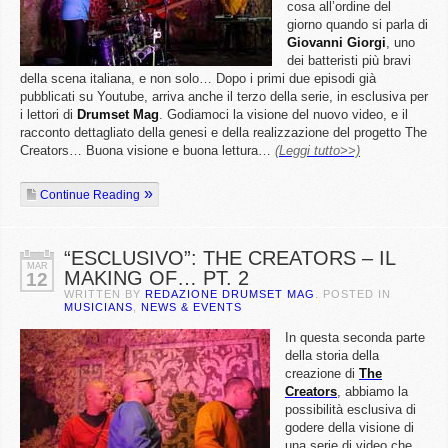
cosa all’ordine del
giorno quando si parla di
Giovanni
Giorgi
, uno
dei batteristi più bravi
della scena italiana, e non solo… Dopo i primi due episodi già
pubblicati su Youtube, arriva anche il terzo della serie, in esclusiva per
i lettori di
Drumset
Mag
. Godiamoci la visione del nuovo video, e il
racconto dettagliato della genesi e della realizzazione del progetto The
Creators… Buona visione e buona lettura…
(Leggi tutto>>)
Continue Reading
“ESCLUSIVO”: THE CREATORS – IL
MAR
MAKING OF… PT. 2
12
WRITTEN BY
REDAZIONE DRUMSET MAG
. POSTED IN
MUSICIANS
,
NEWS & EVENTS
In questa seconda parte
della storia della
creazione di
The
Creators
, abbiamo la
possibilità esclusiva di
godere della visione di
una serie di video che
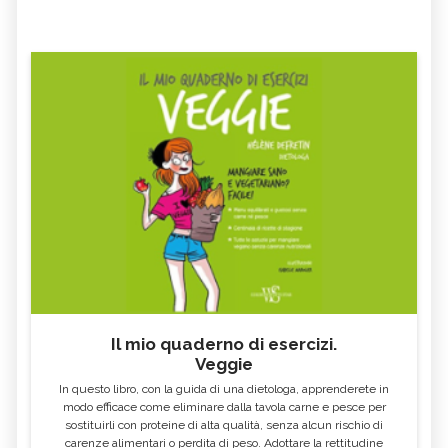
Il mio quaderno di esercizi.
Veggie
In questo libro, con la guida di una dietologa, apprenderete in
modo efficace come eliminare dalla tavola carne e pesce per
sostituirli con proteine di alta qualità, senza alcun rischio di
carenze alimentari o perdita di peso. Adottare la rettitudine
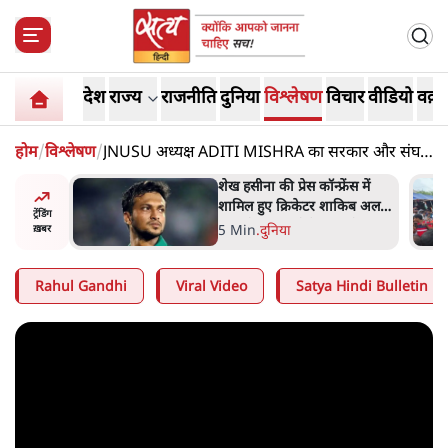
देश
राज्य
राजनीति
दुनिया
विश्लेषण
विचार
वीडियो
वक़्त
होम
/
विश्लेषण
/
JNUSU अध्यक्ष ADITI MISHRA का सरकार और संघ
पर बड़ा हमला
अबान अहमद
शेख हसीना की प्रेस कॉन्फ्रेंस में
ेल में बंद
शामिल हुए क्रिकेटर शाकिब अल
ट्रेंडिंग
हसन के घर पर पेट्रोल बम से हमला
5 Min
.
दुनिया
ख़बर
Rahul Gandhi
Viral Video
Satya Hindi Bulletin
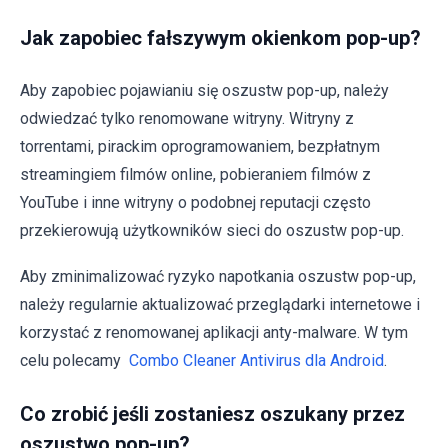
Jak zapobiec fałszywym okienkom pop-up?
Aby zapobiec pojawianiu się oszustw pop-up, należy
odwiedzać tylko renomowane witryny. Witryny z
torrentami, pirackim oprogramowaniem, bezpłatnym
streamingiem filmów online, pobieraniem filmów z
YouTube i inne witryny o podobnej reputacji często
przekierowują użytkowników sieci do oszustw pop-up.
Aby zminimalizować ryzyko napotkania oszustw pop-up,
należy regularnie aktualizować przeglądarki internetowe i
korzystać z renomowanej aplikacji anty-malware. W tym
celu polecamy
Combo Cleaner Antivirus dla Android
.
Co zrobić jeśli zostaniesz oszukany przez
oszustwo pop-up?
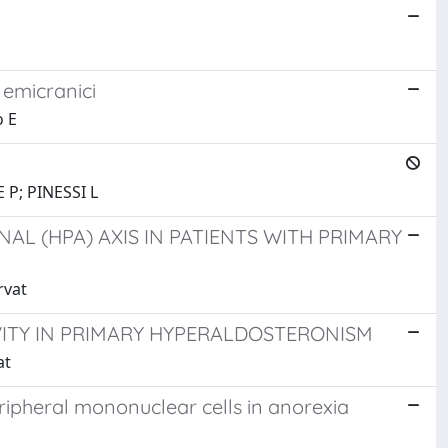
 emicranici
o E
P; PINESSI L
L (HPA) AXIS IN PATIENTS WITH PRIMARY
rvat
VITY IN PRIMARY HYPERALDOSTERONISM
at
eripheral mononuclear cells in anorexia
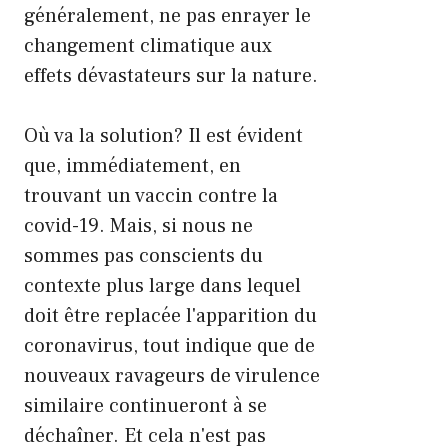
généralement, ne pas enrayer le
changement climatique aux
effets dévastateurs sur la nature.
Où va la solution? Il est évident
que, immédiatement, en
trouvant un vaccin contre la
covid-19. Mais, si nous ne
sommes pas conscients du
contexte plus large dans lequel
doit être replacée l'apparition du
coronavirus, tout indique que de
nouveaux ravageurs de virulence
similaire continueront à se
déchaîner. Et cela n'est pas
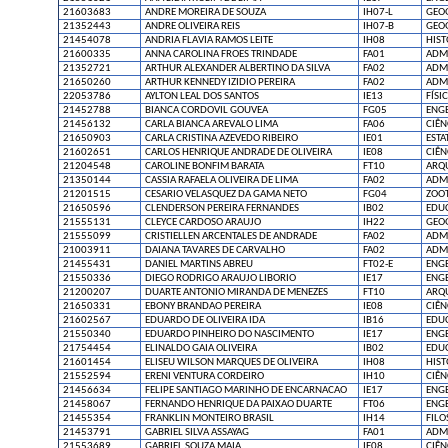
21603683
ANDRE MOREIRA DE SOUZA
IH07-L
GEO
21352443
ANDRE OLIVEIRA REIS
IH07-B
GEO
21454078
ANDRIA FLAVIA RAMOS LEITE
IH08
HIST
21600335
ANNA CAROLINA FROES TRINDADE
FA01
ADM
21352721
ARTHUR ALEXANDER ALBERTINO DA SILVA
FA02
ADM
21650260
ARTHUR KENNEDY IZIDIO PEREIRA
FA02
ADM
22053786
AYLTON LEAL DOS SANTOS
IE13
FÍSI
21452788
BIANCA CORDOVIL GOUVEA
FG05
ENG
21456132
CARLA BIANCA AREVALO LIMA
FA06
CIÊN
21650903
CARLA CRISTINA AZEVEDO RIBEIRO
IE01
ESTA
21602651
CARLOS HENRIQUE ANDRADE DE OLIVEIRA
IE08
CIÊ
21204548
CAROLINE BONFIM BARATA
FT10
ARQ
21350144
CASSIA RAFAELA OLIVEIRA DE LIMA
FA02
ADM
21201515
CESARIO VELASQUEZ DA GAMA NETO
FG04
ZOO
21650596
CLENDERSON PEREIRA FERNANDES
IB02
EDUC
21555131
CLEYCE CARDOSO ARAUJO
IH22
GEO
21555099
CRISTIELLEN ARCENTALES DE ANDRADE
FA02
ADM
21003911
DAIANA TAVARES DE CARVALHO
FA02
ADM
21455431
DANIEL MARTINS ABREU
FT02-E
ENGE
21550336
DIEGO RODRIGO ARAUJO LIBORIO
IE17
ENG
21200207
DUARTE ANTONIO MIRANDA DE MENEZES
FT10
ARQ
21650331
EBONY BRANDAO PEREIRA
IE08
CIÊ
21602567
EDUARDO DE OLIVEIRA IDA
IB16
EDUC
21550340
EDUARDO PINHEIRO DO NASCIMENTO
IE17
ENG
21754454
ELINALDO GAIA OLIVEIRA
IB02
EDUC
21601454
ELISEU WILSON MARQUES DE OLIVEIRA
IH08
HIST
21552594
ERENI VENTURA CORDEIRO
IH10
CIÊN
21456634
FELIPE SANTIAGO MARINHO DE ENCARNACAO
IE17
ENG
21458067
FERNANDO HENRIQUE DA PAIXAO DUARTE
FT06
ENG
21455354
FRANKLIN MONTEIRO BRASIL
IH14
FILO
21453791
GABRIEL SILVA ASSAYAG
FA01
ADM
21553689
GABRIEL SOUZA MAIA
IE08
CIÊ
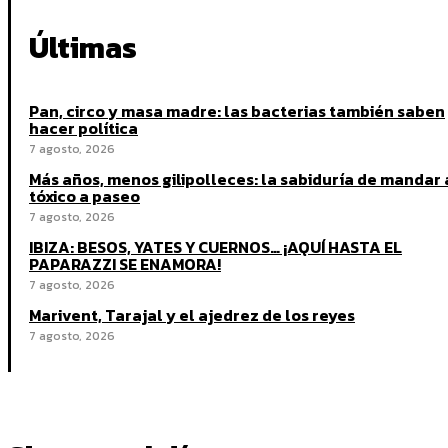
Últimas
Pan, circo y masa madre: las bacterias también saben
hacer política
7 agosto, 2026
Más años, menos gilipolleces: la sabiduría de mandar 
tóxico a paseo
7 agosto, 2026
IBIZA: BESOS, YATES Y CUERNOS… ¡AQUÍ HASTA EL
PAPARAZZI SE ENAMORA!
7 agosto, 2026
Marivent, Tarajal y el ajedrez de los reyes
7 agosto, 2026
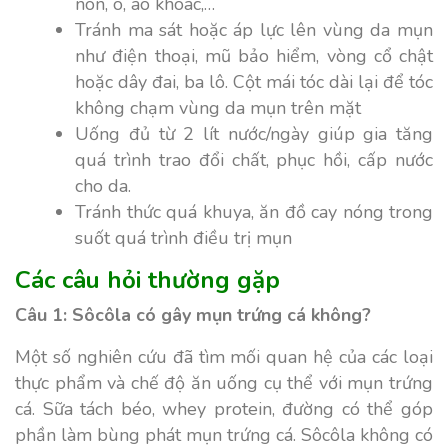
nón, ô, áo khoác,…
Tránh ma sát hoặc áp lực lên vùng da mụn
như điện thoại, mũ bảo hiểm, vòng cổ chật
hoặc dây đai, ba lô. Cột mái tóc dài lại để tóc
không chạm vùng da mụn trên mặt
Uống đủ từ 2 lít nước/ngày giúp gia tăng
quá trình trao đổi chất, phục hồi, cấp nước
cho da.
Tránh thức quá khuya, ăn đồ cay nóng trong
suốt quá trình điều trị mụn
Các câu hỏi thường gặp
Câu 1: Sôcôla có gây mụn trứng cá không?
Một số nghiên cứu đã tìm mối quan hệ của các loại
thực phẩm và chế độ ăn uống cụ thể với mụn trứng
cá. Sữa tách béo, whey protein, đường có thể góp
phần làm bùng phát mụn trứng cá. Sôcôla không có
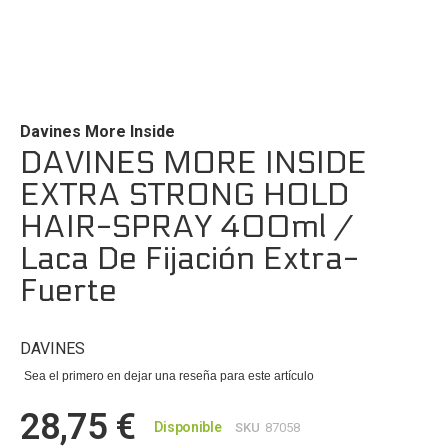
Saltar
al
comienzo
de
Davines More Inside
la
DAVINES MORE INSIDE
galería
EXTRA STRONG HOLD
de
imágenes
HAIR-SPRAY 400ml /
Laca De Fijación Extra-
Fuerte
DAVINES
Sea el primero en dejar una reseña para este artículo
28,75 €
Disponible
SKU
87058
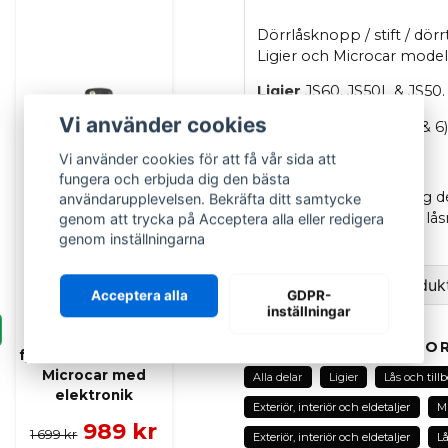
Dörrlåsknopp / stift / dör
Ligier och Microcar modell
Ligier
JS60, JS50L & JS50.
Vi använder cookies
Microcar
MGO (3, 4, 5 & 6)
Vi använder cookies för att få vår sida att
OEM: 1408524
fungera och erbjuda dig den bästa
Detta låsstift är en viktig
användarupplevelsen. Bekräfta ditt samtycke
korrekt stängning och lås
genom att trycka på Acceptera alla eller redigera
mopedbilar.
genom inställningarna
Ställ en fråga om produk
Acceptera alla
GDPR-
inställningar
LIGIER GROUP
question
Fjärrkontroll
Fråga oss om denna pr
RELATERADE KATEGOR
fjärrsändare Ligier /
Microcar med
Alla delar
Ligier
Lås och till
elektronik
Exteriör, interiör och eldetaljer
Mi
989 kr
name
1 699 kr
Exteriör, interiör och eldetaljer
Lå
Namn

● **PROMPT**
Only the number should be given: the count of lines in the entries that contain the string "ARAUJO".

● **RESPONSE TO THIS EXERCISE**
2